Oleh Ike Wardhana Efroza, S.Pd.
Masa kuliah adalah pertemuan saya dengan ide bahwa manusia itu diciptakan dengan fitur unik, salah satunya adalah bakat dan sifat yang unik. Adalah buku Keajaiban Belajar yang ditulis oleh Mr. Yunsirno yang membuat saya mengingat kembali masa-masa saya menjadi pelajar, mengingat kembali bagaimana perlakuan sebagian besar guru terhadap murid. Dari situ saya mulai mengetahui 4 temperamen atau watak: phlegmatis, sanguinis, koleris, dan melankolis. Saya mulai mengetahui bahwa setiap anak butuh perlakuan yang unik, ada yang bisa diseragamkan dan ada yang perlu kita maklumi. Anak yang melankolis yang cenderung pendiam tidak serta merta kita tuduh sebagai orang yang tak percaya diri. Orang yang sanguinis tidak serta merta kita tuduh sebagai orang yang tak tahu malu. Pemahaman ini membuat saya lebih bijak dalam menangani permasalah murid.
Setelah perjumpaan tentang ide 4 temperamen, masih di masa kuliah, saya menemukan ide kecerdasan majemuk (multiple intellegence). Bahwa setiap manusia setidaknya ada satu atau beberapa kecerdasan yang menonjol dari delapan kecerdasan.
Ide-ide tersebut mempengaruhi saya dalam berpikir dan bertindak sebagai seorang calon guru saat menjalani PPL. Tuntutan kurikulum bukanlah menjadi target besar yang ada di pikiran saya. Apalagi saat itu praktik-praktik curang murid terlihat jelas di depan mata saya. Ternyata ada hal yang lebih penting yang harus dipikirkan selain target pencapaian KKM bagi seluruh siswa. Apalah artinya sebuah nilai jika proses belajar dan proses pengolahan/pelaporannya saja sudah tidak ideal.
Semakin lama berada di dunia persekolah, tentunya saya semakin mengetahui prakik-praktik pendidikan yang tidak ideal. Saya pun harus bersikap realistis. Melawan atau ikut arus? Saya memilih berpura-pura ikut arus. Melawan dalam diam. Dimulai dari kelas-kelas yang saya ampuh. Barangkali tulisan berikut dapat menggambarkan bagaimana tindakan konkret saya dalam menjalani tugas sebagai guru: https://iwaza.wordpress.com/2020/03/23/aku-guru-nakal/.

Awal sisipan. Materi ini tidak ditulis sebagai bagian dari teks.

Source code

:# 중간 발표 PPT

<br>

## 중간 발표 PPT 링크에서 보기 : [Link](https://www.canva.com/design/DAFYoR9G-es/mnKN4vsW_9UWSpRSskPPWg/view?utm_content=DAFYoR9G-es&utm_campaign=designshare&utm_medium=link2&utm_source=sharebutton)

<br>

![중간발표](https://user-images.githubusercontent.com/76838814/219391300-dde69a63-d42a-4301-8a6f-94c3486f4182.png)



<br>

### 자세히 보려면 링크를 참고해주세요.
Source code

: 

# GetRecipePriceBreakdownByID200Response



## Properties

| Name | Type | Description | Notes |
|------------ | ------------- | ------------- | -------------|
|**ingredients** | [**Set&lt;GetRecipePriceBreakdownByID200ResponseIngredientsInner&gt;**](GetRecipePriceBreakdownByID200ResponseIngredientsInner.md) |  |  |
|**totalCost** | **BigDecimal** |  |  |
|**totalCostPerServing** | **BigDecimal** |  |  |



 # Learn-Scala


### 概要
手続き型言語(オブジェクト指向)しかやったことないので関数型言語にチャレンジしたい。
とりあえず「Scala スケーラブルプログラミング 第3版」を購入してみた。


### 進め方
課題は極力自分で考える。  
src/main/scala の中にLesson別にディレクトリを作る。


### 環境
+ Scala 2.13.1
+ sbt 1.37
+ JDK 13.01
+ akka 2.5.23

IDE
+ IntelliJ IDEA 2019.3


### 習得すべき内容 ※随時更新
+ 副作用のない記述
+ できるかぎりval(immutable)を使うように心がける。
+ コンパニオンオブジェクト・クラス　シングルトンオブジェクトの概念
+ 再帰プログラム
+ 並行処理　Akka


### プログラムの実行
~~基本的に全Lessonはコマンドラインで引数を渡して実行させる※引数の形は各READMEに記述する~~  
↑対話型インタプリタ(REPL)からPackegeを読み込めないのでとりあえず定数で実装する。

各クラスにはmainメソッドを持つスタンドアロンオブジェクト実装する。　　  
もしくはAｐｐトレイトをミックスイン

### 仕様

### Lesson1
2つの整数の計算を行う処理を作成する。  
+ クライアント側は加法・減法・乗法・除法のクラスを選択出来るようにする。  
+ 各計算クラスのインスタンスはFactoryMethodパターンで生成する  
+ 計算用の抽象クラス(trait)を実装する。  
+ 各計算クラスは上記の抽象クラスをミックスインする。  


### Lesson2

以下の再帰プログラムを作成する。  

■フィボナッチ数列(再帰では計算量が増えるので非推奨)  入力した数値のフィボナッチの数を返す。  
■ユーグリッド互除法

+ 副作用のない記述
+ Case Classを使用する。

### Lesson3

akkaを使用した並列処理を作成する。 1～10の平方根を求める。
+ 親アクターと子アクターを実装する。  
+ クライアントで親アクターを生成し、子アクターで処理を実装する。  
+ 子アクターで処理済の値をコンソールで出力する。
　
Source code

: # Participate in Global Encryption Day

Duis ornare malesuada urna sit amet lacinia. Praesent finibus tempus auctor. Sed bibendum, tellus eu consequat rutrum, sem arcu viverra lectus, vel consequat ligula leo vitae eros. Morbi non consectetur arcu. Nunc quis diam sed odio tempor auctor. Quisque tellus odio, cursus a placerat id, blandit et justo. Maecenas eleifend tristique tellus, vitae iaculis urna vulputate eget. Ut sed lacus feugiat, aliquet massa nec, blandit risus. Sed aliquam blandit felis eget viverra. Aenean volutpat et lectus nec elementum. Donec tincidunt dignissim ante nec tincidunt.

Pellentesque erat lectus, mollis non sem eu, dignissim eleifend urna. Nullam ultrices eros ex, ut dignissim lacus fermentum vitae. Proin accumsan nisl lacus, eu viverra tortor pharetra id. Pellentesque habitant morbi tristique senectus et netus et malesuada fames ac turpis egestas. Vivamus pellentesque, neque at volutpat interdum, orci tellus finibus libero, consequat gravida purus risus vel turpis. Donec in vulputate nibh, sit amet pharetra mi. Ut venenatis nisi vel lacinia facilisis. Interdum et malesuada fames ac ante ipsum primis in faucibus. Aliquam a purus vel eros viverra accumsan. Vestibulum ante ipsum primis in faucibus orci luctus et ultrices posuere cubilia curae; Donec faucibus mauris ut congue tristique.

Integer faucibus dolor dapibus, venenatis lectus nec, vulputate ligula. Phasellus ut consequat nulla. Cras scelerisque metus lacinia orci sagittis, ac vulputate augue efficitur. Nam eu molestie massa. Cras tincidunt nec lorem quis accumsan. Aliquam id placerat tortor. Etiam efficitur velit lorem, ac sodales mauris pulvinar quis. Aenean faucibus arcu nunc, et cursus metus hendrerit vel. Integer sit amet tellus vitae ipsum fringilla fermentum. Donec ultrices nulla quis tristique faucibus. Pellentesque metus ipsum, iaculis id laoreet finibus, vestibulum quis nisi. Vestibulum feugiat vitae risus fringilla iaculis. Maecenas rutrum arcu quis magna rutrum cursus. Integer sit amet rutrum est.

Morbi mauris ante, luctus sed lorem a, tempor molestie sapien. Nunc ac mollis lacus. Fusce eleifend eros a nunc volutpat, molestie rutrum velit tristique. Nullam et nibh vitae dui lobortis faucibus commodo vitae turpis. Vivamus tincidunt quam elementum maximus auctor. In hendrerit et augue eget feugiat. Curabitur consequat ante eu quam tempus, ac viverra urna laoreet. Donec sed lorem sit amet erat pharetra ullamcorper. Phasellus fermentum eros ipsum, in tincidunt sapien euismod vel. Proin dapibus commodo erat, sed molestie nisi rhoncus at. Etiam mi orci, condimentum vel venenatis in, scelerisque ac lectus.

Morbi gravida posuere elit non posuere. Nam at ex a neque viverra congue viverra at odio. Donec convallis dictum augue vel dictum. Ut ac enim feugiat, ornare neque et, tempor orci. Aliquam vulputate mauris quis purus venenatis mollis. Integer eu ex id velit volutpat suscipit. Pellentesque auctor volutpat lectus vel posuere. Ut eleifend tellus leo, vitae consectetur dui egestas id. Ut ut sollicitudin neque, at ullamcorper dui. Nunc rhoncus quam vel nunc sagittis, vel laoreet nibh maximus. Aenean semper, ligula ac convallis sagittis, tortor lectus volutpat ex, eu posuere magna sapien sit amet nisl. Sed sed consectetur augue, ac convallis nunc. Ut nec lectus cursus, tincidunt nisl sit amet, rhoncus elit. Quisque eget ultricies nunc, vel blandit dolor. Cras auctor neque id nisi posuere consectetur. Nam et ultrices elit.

Setelah menjalani kurang lebih 6 tahun masa mengajar. Saya mulai berkenalan ide Pendidikan Berbasis Fitrah. Saya melihat konsepnya holistik. Tidak hanya bicara potensi bakat (setiap manusia memiliki bakat/sifat/potensi unik dan fitrah belajar dan bernalar (setiap manusia adalah pembelajar tangguh), namun lebih dari itu juga bicara seluruh fitrah, baik fitrah keimanan, fitrah estetika, dan lain sebagainya. Dari situ saya mulai menyadari bahwa sebagai bangsa tidak harus minder dengan pendidikan Finlandia dan Jepang. Karena setiap negara/tempat memiliki potensinya masing-masing yang harus dikembangkan. Dan sebagai manusia, kita tidak perlu minder/rendah diri melebihan kelebihan orang lain. Seringkali kita pun sebagai orang dewasa masih terbawa semangat kompetisi sehingga dalam setiap kesempatan sering menempatkan proses belajar/pembinaan/pelatihan sebagai kegiatan yang kompetitif. Barangkali, di antara Calon Guru Penggerak masih ada yang berpikir begitu. Semoga saja tidak. Kita semua berdaya dengan setiap kelebihan kita masing-masing.
Terakhir, di program pendidikan guru penggerak ini saya diajak kembali untuk mendalami pemikiran Ki Hajar Dewantara. Saya rasa, apa yang disampaikan Ki Hajar Dewantara tidak bertentangan dengan apa yang pernah saya pahami selama ini tentang pendidikan. Intinya adalah kita berupaya agar manusia Indonesia menjadi manusia berbudi pekerti luhur yang dapat beradaptasi dengan perubahan zaman tanpa kehilangan jati diri sebagai insan yang beriman kepada Tuhan yang Maha Esa.
Jujur saja, saya agak terkejut (senang) ketika mengetahui program pendidikan penggerak ini diawali dengan usaha merubah mindset (WHY) setiap guru. Karena selama ini, yang saya rasakan, pelatihan/pembinaan yang saya ikuti hampir selalu bicara tentang aturan dan prosedur (HOW TO). Semoga program guru penggerak ini dapat berjalan berkelanjutan sesuai dengan target Mas Menteri.